La note d’audience du Tribunal pour Enfants ne mentionne pas la consignation à charge de Monsieur [F], de sorte qu’il n’est pas démontré qu’une information et/ou des explications lui auraient été données à l’audience sur ce point.
La réactivité de la partie civile suite à la réception de l’ordonnance de caducité démontre l’absence de désintérêt pour cette mesure d’instruction, et dans ces conditions le fait que Monsieur [F] qui n’était assisté d’un avocat n’a pas compris qu’il devait spontanément verser les fonds constitue un motif légitime.
Il sera donc fait droit à la requête de relevé de caducité, et l’expert pourra procéder aux opérations d’expertise pour lesquelles il avait été désigné.

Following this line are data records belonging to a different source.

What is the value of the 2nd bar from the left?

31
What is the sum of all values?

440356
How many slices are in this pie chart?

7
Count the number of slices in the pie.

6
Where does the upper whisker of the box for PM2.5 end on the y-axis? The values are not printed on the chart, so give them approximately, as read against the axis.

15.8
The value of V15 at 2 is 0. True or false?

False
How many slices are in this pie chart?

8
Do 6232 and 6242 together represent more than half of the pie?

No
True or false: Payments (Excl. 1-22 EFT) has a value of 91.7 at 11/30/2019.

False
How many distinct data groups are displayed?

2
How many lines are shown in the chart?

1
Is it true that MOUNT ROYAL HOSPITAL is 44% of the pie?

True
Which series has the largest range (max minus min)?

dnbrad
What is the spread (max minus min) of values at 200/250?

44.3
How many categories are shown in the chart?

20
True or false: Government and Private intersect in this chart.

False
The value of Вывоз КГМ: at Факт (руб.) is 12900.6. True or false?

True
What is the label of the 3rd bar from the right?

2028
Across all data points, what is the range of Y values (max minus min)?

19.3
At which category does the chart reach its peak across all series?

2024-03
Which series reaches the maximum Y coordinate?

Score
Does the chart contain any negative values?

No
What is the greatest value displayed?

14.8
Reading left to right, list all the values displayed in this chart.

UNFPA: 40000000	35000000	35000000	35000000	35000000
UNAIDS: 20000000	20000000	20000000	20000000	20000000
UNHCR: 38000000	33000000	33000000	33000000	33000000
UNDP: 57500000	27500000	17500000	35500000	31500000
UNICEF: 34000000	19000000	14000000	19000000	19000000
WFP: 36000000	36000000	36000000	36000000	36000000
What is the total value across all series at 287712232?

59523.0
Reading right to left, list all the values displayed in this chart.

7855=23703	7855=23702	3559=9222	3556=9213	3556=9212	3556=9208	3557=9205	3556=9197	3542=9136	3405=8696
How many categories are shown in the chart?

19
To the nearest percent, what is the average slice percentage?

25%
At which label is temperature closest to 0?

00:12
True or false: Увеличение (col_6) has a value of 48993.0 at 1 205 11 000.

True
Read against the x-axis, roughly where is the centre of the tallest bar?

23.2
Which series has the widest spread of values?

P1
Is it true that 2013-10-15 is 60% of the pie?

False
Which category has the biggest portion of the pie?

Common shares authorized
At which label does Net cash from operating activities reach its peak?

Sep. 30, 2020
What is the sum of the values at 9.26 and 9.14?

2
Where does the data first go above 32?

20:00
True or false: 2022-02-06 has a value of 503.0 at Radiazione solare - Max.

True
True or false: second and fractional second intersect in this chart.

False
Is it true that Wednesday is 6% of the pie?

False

Il convient de renvoyer l’affaire, notamment pour la demande d’extension de l’expertise à Monsieur [D] qui est sollicitée par ailleurs.
PAR CES MOTIFS
Le tribunal, statuant en audience publique, en matière correctionnelle sur intérêts civils, en premier ressort, et par jugement contradictoire,
Vu le jugement du 5 février 2024 du Tribunal pour Enfants de Lyon ;
Fait droit à la requête en relevé de caducité de la désignation de l’expert ;
Dit que l’expert, le docteur [H], fera connaître sans délai son acceptation, qu’en cas de refus ou d’empêchement légitime, il sera pourvu aussitôt à son remplacement ;
Rappelle que l’expertise est organisée aux frais avancés de Monsieur [F] qui devra consigner une provision de 1 000,00 Euros à valoir sur la rémunération de l’expert au plus tard le 30 novembre 2025 ;
Rappelle qu’à défaut de consignation dans le délai et selon les modalités impartis, la désignation de l’expert sera caduque (article 271 du code de procédure civile) ;
Dit que l’expert commencera ses opérations dès qu’il sera averti par le greffe que les parties ont consigné la provision mise à leur charge ou le montant de la première échéance ;
Dit que l’expertise se déroulera dans les conditions énoncées dans le jugement du 5 février 2024 ;
Dit qu’après avoir répondu de façon appropriée aux éventuelles observations formulées dans le délai imparti ci-dessus, l’expert déposer au greffe du Tribunal, un rapport définitif en double exemplaire avant le 31 mai 2026;
Renvoie l’affaire à l’audience du 23 octobre 2025 à 16 heures pour plaider sur la demande d’extension de l’expertise à Monsieur [D].
En foi de quoi le présent jugement a été signé par Florence BARDOUX, Vice-Président et par Marianne KERBRAT, greffier présent lors du prononcé.